(Dataset excerpts)
- - - - - - -
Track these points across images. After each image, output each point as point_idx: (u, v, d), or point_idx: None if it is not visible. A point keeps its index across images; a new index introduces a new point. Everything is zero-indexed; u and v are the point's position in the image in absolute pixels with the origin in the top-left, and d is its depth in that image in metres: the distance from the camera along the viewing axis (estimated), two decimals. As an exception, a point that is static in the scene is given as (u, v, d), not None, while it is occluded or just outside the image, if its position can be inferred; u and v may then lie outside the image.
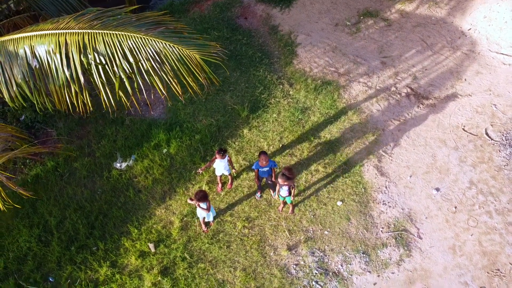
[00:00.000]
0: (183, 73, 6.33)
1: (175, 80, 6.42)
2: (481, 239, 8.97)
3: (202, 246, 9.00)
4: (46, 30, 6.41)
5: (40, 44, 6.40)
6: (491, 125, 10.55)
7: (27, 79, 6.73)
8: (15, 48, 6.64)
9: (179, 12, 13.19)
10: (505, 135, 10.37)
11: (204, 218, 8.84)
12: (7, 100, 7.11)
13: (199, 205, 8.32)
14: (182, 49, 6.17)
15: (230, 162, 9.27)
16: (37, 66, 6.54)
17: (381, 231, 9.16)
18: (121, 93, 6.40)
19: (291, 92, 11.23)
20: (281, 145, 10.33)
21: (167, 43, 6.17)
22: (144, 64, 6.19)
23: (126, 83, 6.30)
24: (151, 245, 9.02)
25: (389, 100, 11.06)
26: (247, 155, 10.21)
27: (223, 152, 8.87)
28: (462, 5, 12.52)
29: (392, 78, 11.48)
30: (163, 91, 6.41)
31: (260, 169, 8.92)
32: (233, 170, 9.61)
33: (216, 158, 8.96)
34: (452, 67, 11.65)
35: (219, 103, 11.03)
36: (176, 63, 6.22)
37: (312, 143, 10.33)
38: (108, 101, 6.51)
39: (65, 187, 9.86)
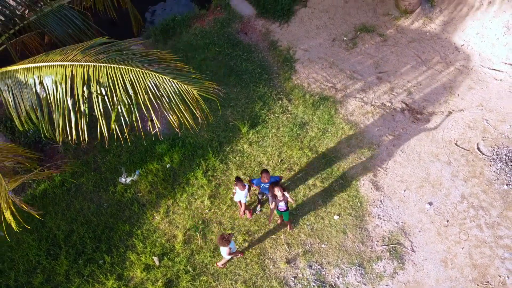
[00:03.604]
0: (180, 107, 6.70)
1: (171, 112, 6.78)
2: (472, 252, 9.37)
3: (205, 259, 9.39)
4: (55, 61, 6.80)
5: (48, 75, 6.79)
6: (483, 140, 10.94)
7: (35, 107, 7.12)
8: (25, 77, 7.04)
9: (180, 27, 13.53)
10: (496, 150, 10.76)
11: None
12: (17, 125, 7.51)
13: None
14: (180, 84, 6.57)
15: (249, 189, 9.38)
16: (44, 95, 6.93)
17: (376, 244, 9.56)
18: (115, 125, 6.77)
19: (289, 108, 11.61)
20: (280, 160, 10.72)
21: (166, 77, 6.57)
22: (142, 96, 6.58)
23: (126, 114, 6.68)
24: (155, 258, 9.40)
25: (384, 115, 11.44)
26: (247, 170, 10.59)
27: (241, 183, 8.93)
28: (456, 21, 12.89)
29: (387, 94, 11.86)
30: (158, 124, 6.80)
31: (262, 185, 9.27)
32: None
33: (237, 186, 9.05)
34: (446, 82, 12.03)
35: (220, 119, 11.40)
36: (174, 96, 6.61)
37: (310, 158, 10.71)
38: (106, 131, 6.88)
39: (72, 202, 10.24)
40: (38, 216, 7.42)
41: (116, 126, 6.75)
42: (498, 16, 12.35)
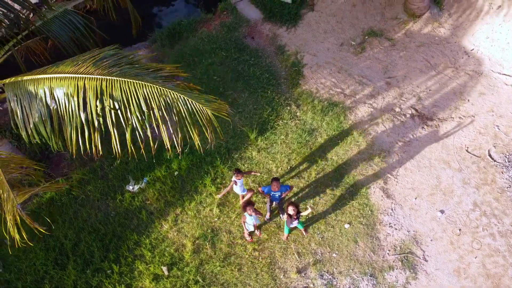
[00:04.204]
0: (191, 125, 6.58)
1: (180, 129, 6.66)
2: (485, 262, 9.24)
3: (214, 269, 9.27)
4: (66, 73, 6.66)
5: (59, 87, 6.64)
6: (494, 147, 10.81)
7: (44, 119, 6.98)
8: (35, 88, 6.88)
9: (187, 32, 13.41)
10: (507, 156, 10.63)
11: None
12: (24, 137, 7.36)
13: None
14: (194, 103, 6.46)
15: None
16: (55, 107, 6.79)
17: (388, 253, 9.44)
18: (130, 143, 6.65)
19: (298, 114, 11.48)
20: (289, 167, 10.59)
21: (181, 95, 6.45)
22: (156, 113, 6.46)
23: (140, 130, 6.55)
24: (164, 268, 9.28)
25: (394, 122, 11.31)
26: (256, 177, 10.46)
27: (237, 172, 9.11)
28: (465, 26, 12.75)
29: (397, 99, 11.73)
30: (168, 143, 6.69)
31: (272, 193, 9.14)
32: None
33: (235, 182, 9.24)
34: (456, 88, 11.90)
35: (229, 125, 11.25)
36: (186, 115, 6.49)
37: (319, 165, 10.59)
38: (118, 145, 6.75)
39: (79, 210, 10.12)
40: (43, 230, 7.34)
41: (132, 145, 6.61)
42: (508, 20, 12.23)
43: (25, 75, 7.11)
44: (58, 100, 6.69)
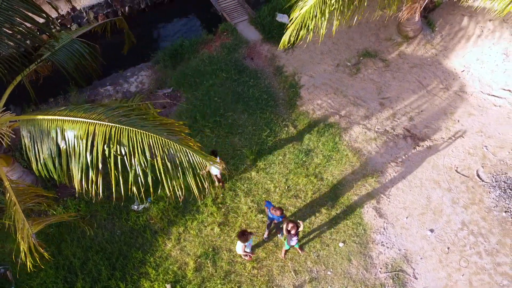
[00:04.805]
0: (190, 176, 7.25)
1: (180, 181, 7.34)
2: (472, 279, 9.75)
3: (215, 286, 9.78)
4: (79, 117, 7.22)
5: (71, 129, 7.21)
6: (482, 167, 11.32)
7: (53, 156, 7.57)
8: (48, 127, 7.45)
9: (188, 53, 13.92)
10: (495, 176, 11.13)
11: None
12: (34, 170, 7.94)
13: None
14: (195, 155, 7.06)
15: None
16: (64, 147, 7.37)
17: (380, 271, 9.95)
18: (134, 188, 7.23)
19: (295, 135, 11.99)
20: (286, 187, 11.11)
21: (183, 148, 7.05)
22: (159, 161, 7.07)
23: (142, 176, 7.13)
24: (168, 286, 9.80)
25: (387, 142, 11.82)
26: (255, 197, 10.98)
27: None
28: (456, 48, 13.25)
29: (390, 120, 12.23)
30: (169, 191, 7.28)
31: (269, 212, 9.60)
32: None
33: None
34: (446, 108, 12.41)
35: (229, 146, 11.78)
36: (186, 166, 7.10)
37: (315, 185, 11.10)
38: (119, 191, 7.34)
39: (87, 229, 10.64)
- - - - - - -
Give the lines above again exactly, from the one containing "24: (151, 245, 9.02)" to the one containing "42: (498, 16, 12.35)", both included, but leave out the pictures.

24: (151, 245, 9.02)
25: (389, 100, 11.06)
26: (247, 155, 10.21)
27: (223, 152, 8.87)
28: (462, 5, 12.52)
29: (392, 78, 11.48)
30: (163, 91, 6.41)
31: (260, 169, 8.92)
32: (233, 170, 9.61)
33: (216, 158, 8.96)
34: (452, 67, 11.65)
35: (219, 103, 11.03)
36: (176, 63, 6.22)
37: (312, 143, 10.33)
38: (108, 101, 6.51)
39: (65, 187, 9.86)
[00:03.604]
0: (180, 107, 6.70)
1: (171, 112, 6.78)
2: (472, 252, 9.37)
3: (205, 259, 9.39)
4: (55, 61, 6.80)
5: (48, 75, 6.79)
6: (483, 140, 10.94)
7: (35, 107, 7.12)
8: (25, 77, 7.04)
9: (180, 27, 13.53)
10: (496, 150, 10.76)
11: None
12: (17, 125, 7.51)
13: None
14: (180, 84, 6.57)
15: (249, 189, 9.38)
16: (44, 95, 6.93)
17: (376, 244, 9.56)
18: (115, 125, 6.77)
19: (289, 108, 11.61)
20: (280, 160, 10.72)
21: (166, 77, 6.57)
22: (142, 96, 6.58)
23: (126, 114, 6.68)
24: (155, 258, 9.40)
25: (384, 115, 11.44)
26: (247, 170, 10.59)
27: (241, 183, 8.93)
28: (456, 21, 12.89)
29: (387, 94, 11.86)
30: (158, 124, 6.80)
31: (262, 185, 9.27)
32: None
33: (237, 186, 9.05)
34: (446, 82, 12.03)
35: (220, 119, 11.40)
36: (174, 96, 6.61)
37: (310, 158, 10.71)
38: (106, 131, 6.88)
39: (72, 202, 10.24)
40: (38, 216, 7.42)
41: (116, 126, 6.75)
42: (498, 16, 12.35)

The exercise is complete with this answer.